**RECORDS**
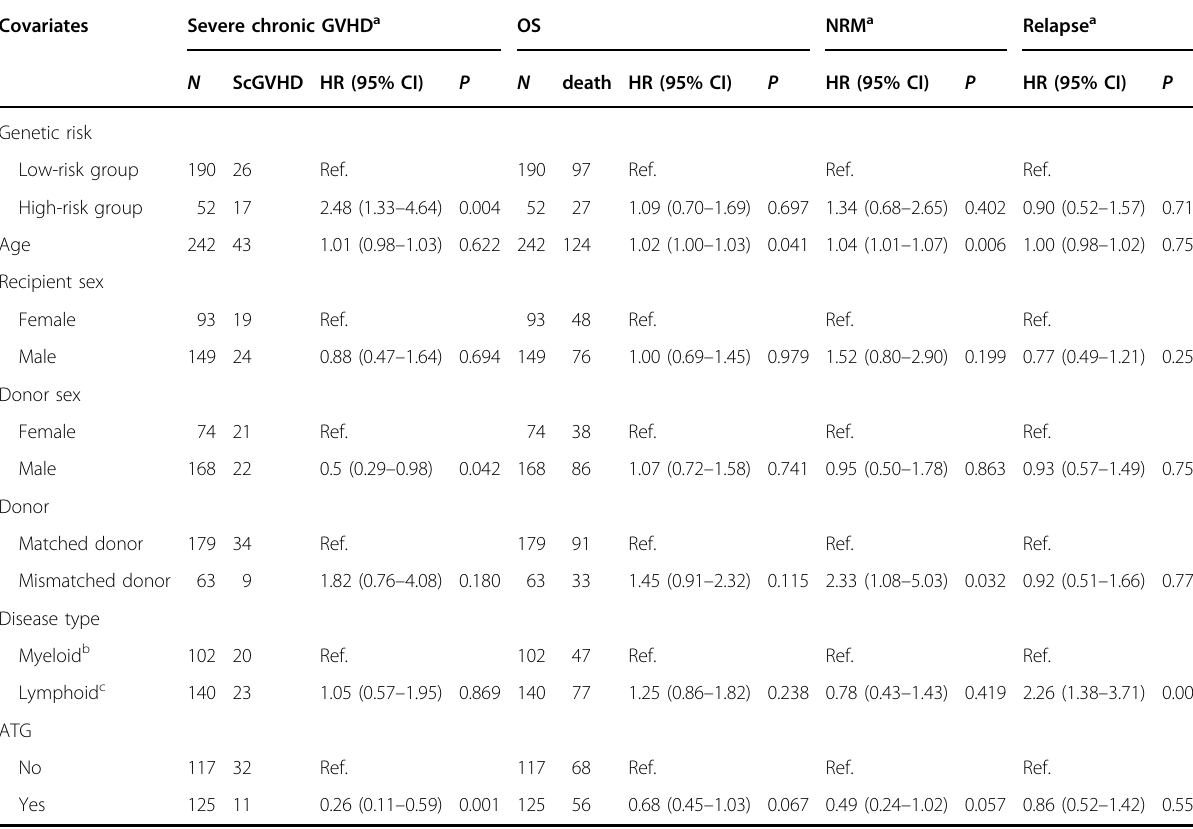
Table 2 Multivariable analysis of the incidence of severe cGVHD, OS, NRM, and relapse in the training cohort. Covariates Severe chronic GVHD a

* * *

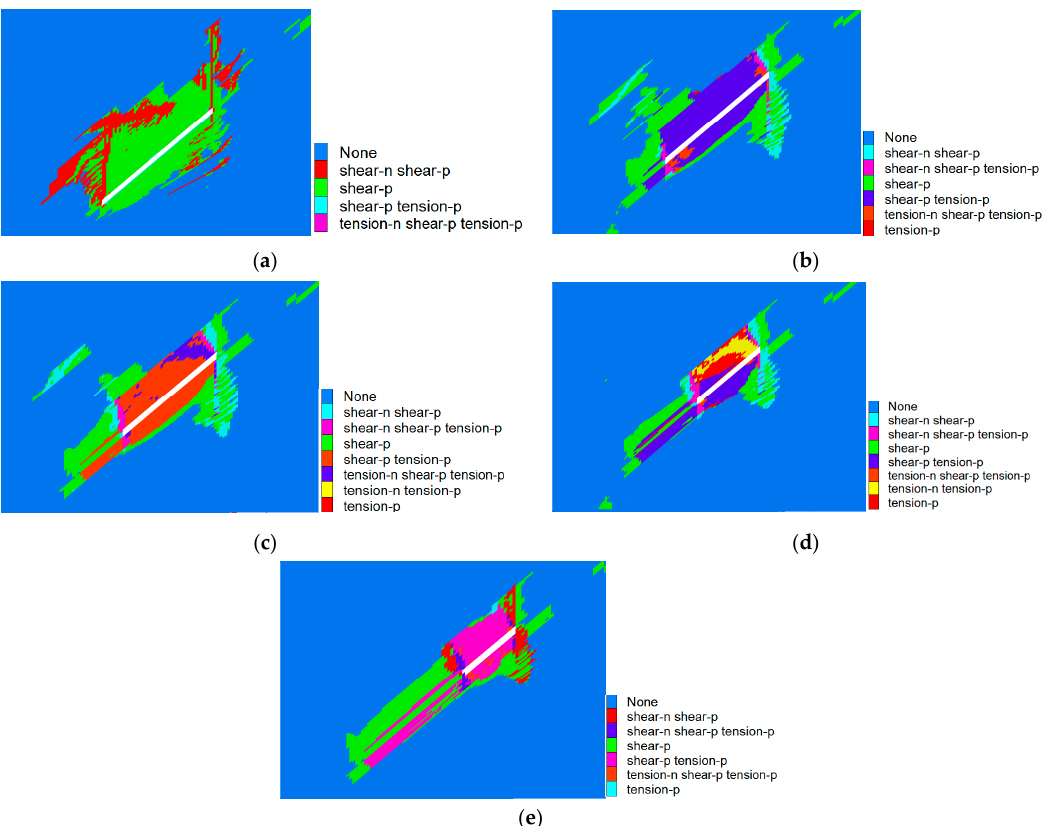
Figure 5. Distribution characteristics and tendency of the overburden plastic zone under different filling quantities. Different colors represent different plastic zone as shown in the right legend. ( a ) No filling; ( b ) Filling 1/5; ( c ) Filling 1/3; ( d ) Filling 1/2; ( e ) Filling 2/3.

...

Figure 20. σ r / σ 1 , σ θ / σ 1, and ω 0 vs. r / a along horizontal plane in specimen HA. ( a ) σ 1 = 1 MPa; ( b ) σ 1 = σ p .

**THE TASK**
Note down each line above where the word "Figure" occurs.

**SOLUTION**
Figure 5. Distribution characteristics and tendency of the overburden plastic zone under different filling quantities. Different colors represent different plastic zone as shown in the right legend. ( a ) No filling; ( b ) Filling 1/5; ( c ) Filling 1/3; ( d ) Filling 1/2; ( e ) Filling 2/3.
Figure 20. σ r / σ 1 , σ θ / σ 1, and ω 0 vs. r / a along horizontal plane in specimen HA. ( a ) σ 1 = 1 MPa; ( b ) σ 1 = σ p .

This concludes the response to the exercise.